== Materials provided ==
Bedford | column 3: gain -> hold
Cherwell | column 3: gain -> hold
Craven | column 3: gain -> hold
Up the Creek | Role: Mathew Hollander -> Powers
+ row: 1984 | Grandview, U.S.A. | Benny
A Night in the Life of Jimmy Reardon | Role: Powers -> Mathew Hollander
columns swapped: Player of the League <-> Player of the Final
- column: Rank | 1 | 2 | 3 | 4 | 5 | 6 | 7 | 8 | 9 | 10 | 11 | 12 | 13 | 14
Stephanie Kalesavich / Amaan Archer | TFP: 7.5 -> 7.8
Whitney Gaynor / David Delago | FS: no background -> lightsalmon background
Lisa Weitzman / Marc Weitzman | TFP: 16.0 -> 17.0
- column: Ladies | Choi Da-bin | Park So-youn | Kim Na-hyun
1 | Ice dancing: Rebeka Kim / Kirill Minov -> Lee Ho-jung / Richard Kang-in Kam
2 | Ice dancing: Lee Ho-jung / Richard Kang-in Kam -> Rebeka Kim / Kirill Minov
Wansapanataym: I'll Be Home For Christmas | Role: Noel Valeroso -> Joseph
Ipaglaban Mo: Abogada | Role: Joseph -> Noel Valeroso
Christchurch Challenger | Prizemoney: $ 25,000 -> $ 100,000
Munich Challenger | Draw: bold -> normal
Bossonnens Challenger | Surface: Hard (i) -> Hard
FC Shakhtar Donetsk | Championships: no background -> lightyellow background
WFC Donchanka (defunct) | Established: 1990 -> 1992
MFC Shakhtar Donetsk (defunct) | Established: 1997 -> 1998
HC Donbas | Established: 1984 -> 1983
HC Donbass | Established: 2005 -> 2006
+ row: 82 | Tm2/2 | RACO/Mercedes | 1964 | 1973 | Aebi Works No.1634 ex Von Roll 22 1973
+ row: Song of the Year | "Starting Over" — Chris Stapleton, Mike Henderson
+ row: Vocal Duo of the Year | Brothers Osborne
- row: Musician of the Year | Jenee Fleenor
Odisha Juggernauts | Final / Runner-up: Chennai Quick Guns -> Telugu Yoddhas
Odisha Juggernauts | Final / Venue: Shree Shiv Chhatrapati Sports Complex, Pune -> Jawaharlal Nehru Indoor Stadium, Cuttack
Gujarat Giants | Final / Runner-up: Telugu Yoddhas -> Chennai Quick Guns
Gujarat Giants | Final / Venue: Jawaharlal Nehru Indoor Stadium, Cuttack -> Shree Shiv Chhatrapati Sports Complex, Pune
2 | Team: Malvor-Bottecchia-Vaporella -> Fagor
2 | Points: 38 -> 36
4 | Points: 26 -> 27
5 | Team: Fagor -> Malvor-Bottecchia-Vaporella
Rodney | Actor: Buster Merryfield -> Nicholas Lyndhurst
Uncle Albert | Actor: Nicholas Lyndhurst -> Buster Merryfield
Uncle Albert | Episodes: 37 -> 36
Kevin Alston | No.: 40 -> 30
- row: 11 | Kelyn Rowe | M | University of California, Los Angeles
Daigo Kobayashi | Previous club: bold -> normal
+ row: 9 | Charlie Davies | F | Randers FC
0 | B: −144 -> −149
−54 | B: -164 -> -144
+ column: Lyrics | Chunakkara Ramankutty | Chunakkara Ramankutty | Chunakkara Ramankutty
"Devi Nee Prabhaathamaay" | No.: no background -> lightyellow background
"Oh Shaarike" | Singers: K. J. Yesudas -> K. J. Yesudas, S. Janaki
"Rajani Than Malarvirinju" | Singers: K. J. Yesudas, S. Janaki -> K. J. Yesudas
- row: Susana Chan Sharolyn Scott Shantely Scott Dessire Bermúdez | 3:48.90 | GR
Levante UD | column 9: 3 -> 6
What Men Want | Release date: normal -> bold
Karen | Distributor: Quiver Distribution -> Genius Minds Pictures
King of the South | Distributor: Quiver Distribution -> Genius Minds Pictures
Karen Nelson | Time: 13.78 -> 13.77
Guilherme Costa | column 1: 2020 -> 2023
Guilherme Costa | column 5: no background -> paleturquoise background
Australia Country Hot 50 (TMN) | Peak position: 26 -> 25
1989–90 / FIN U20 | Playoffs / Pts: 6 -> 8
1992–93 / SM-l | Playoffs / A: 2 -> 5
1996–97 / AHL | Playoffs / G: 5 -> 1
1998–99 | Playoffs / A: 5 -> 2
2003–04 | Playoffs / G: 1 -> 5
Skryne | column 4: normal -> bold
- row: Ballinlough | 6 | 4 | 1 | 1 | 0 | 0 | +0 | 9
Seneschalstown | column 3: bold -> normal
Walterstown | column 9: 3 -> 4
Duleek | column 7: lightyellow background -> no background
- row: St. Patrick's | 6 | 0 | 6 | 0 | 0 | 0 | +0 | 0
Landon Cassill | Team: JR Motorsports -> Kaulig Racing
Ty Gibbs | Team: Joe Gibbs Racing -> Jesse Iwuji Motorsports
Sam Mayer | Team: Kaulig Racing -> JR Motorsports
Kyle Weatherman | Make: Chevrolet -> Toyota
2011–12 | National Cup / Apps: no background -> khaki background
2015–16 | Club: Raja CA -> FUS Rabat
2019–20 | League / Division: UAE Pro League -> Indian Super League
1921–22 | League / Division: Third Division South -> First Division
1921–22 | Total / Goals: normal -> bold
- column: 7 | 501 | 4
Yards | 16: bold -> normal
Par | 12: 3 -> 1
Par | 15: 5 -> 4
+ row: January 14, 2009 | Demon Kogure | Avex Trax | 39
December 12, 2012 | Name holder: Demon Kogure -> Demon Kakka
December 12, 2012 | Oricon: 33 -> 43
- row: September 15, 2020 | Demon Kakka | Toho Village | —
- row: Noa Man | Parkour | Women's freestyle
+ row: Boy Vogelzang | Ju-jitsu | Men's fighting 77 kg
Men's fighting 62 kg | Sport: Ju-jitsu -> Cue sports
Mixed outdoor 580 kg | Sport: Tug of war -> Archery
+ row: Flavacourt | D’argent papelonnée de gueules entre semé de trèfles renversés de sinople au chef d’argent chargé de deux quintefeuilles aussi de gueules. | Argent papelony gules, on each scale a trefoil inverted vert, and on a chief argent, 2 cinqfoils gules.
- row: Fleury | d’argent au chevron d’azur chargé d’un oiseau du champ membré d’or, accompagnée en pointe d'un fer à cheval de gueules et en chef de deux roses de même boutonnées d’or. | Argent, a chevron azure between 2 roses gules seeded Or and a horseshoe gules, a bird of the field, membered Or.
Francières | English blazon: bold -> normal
===
Rewrite the difference lines from all the entries above as a JSON list of strings, one string per line, and leave out any blank lines.

[
  "Bedford | column 3: gain -> hold",
  "Cherwell | column 3: gain -> hold",
  "Craven | column 3: gain -> hold",
  "Up the Creek | Role: Mathew Hollander -> Powers",
  "+ row: 1984 | Grandview, U.S.A. | Benny",
  "A Night in the Life of Jimmy Reardon | Role: Powers -> Mathew Hollander",
  "columns swapped: Player of the League <-> Player of the Final",
  "- column: Rank | 1 | 2 | 3 | 4 | 5 | 6 | 7 | 8 | 9 | 10 | 11 | 12 | 13 | 14",
  "Stephanie Kalesavich / Amaan Archer | TFP: 7.5 -> 7.8",
  "Whitney Gaynor / David Delago | FS: no background -> lightsalmon background",
  "Lisa Weitzman / Marc Weitzman | TFP: 16.0 -> 17.0",
  "- column: Ladies | Choi Da-bin | Park So-youn | Kim Na-hyun",
  "1 | Ice dancing: Rebeka Kim / Kirill Minov -> Lee Ho-jung / Richard Kang-in Kam",
  "2 | Ice dancing: Lee Ho-jung / Richard Kang-in Kam -> Rebeka Kim / Kirill Minov",
  "Wansapanataym: I'll Be Home For Christmas | Role: Noel Valeroso -> Joseph",
  "Ipaglaban Mo: Abogada | Role: Joseph -> Noel Valeroso",
  "Christchurch Challenger | Prizemoney: $ 25,000 -> $ 100,000",
  "Munich Challenger | Draw: bold -> normal",
  "Bossonnens Challenger | Surface: Hard (i) -> Hard",
  "FC Shakhtar Donetsk | Championships: no background -> lightyellow background",
  "WFC Donchanka (defunct) | Established: 1990 -> 1992",
  "MFC Shakhtar Donetsk (defunct) | Established: 1997 -> 1998",
  "HC Donbas | Established: 1984 -> 1983",
  "HC Donbass | Established: 2005 -> 2006",
  "+ row: 82 | Tm2/2 | RACO/Mercedes | 1964 | 1973 | Aebi Works No.1634 ex Von Roll 22 1973",
  "+ row: Song of the Year | \"Starting Over\" — Chris Stapleton, Mike Henderson",
  "+ row: Vocal Duo of the Year | Brothers Osborne",
  "- row: Musician of the Year | Jenee Fleenor",
  "Odisha Juggernauts | Final / Runner-up: Chennai Quick Guns -> Telugu Yoddhas",
  "Odisha Juggernauts | Final / Venue: Shree Shiv Chhatrapati Sports Complex, Pune -> Jawaharlal Nehru Indoor Stadium, Cuttack",
  "Gujarat Giants | Final / Runner-up: Telugu Yoddhas -> Chennai Quick Guns",
  "Gujarat Giants | Final / Venue: Jawaharlal Nehru Indoor Stadium, Cuttack -> Shree Shiv Chhatrapati Sports Complex, Pune",
  "2 | Team: Malvor-Bottecchia-Vaporella -> Fagor",
  "2 | Points: 38 -> 36",
  "4 | Points: 26 -> 27",
  "5 | Team: Fagor -> Malvor-Bottecchia-Vaporella",
  "Rodney | Actor: Buster Merryfield -> Nicholas Lyndhurst",
  "Uncle Albert | Actor: Nicholas Lyndhurst -> Buster Merryfield",
  "Uncle Albert | Episodes: 37 -> 36",
  "Kevin Alston | No.: 40 -> 30",
  "- row: 11 | Kelyn Rowe | M | University of California, Los Angeles",
  "Daigo Kobayashi | Previous club: bold -> normal",
  "+ row: 9 | Charlie Davies | F | Randers FC",
  "0 | B: −144 -> −149",
  "−54 | B: -164 -> -144",
  "+ column: Lyrics | Chunakkara Ramankutty | Chunakkara Ramankutty | Chunakkara Ramankutty",
  "\"Devi Nee Prabhaathamaay\" | No.: no background -> lightyellow background",
  "\"Oh Shaarike\" | Singers: K. J. Yesudas -> K. J. Yesudas, S. Janaki",
  "\"Rajani Than Malarvirinju\" | Singers: K. J. Yesudas, S. Janaki -> K. J. Yesudas",
  "- row: Susana Chan Sharolyn Scott Shantely Scott Dessire Bermúdez | 3:48.90 | GR",
  "Levante UD | column 9: 3 -> 6",
  "What Men Want | Release date: normal -> bold",
  "Karen | Distributor: Quiver Distribution -> Genius Minds Pictures",
  "King of the South | Distributor: Quiver Distribution -> Genius Minds Pictures",
  "Karen Nelson | Time: 13.78 -> 13.77",
  "Guilherme Costa | column 1: 2020 -> 2023",
  "Guilherme Costa | column 5: no background -> paleturquoise background",
  "Australia Country Hot 50 (TMN) | Peak position: 26 -> 25",
  "1989–90 / FIN U20 | Playoffs / Pts: 6 -> 8",
  "1992–93 / SM-l | Playoffs / A: 2 -> 5",
  "1996–97 / AHL | Playoffs / G: 5 -> 1",
  "1998–99 | Playoffs / A: 5 -> 2",
  "2003–04 | Playoffs / G: 1 -> 5",
  "Skryne | column 4: normal -> bold",
  "- row: Ballinlough | 6 | 4 | 1 | 1 | 0 | 0 | +0 | 9",
  "Seneschalstown | column 3: bold -> normal",
  "Walterstown | column 9: 3 -> 4",
  "Duleek | column 7: lightyellow background -> no background",
  "- row: St. Patrick's | 6 | 0 | 6 | 0 | 0 | 0 | +0 | 0",
  "Landon Cassill | Team: JR Motorsports -> Kaulig Racing",
  "Ty Gibbs | Team: Joe Gibbs Racing -> Jesse Iwuji Motorsports",
  "Sam Mayer | Team: Kaulig Racing -> JR Motorsports",
  "Kyle Weatherman | Make: Chevrolet -> Toyota",
  "2011–12 | National Cup / Apps: no background -> khaki background",
  "2015–16 | Club: Raja CA -> FUS Rabat",
  "2019–20 | League / Division: UAE Pro League -> Indian Super League",
  "1921–22 | League / Division: Third Division South -> First Division",
  "1921–22 | Total / Goals: normal -> bold",
  "- column: 7 | 501 | 4",
  "Yards | 16: bold -> normal",
  "Par | 12: 3 -> 1",
  "Par | 15: 5 -> 4",
  "+ row: January 14, 2009 | Demon Kogure | Avex Trax | 39",
  "December 12, 2012 | Name holder: Demon Kogure -> Demon Kakka",
  "December 12, 2012 | Oricon: 33 -> 43",
  "- row: September 15, 2020 | Demon Kakka | Toho Village | —",
  "- row: Noa Man | Parkour | Women's freestyle",
  "+ row: Boy Vogelzang | Ju-jitsu | Men's fighting 77 kg",
  "Men's fighting 62 kg | Sport: Ju-jitsu -> Cue sports",
  "Mixed outdoor 580 kg | Sport: Tug of war -> Archery",
  "+ row: Flavacourt | D’argent papelonnée de gueules entre semé de trèfles renversés de sinople au chef d’argent chargé de deux quintefeuilles aussi de gueules. | Argent papelony gules, on each scale a trefoil inverted vert, and on a chief argent, 2 cinqfoils gules.",
  "- row: Fleury | d’argent au chevron d’azur chargé d’un oiseau du champ membré d’or, accompagnée en pointe d'un fer à cheval de gueules et en chef de deux roses de même boutonnées d’or. | Argent, a chevron azure between 2 roses gules seeded Or and a horseshoe gules, a bird of the field, membered Or.",
  "Francières | English blazon: bold -> normal"
]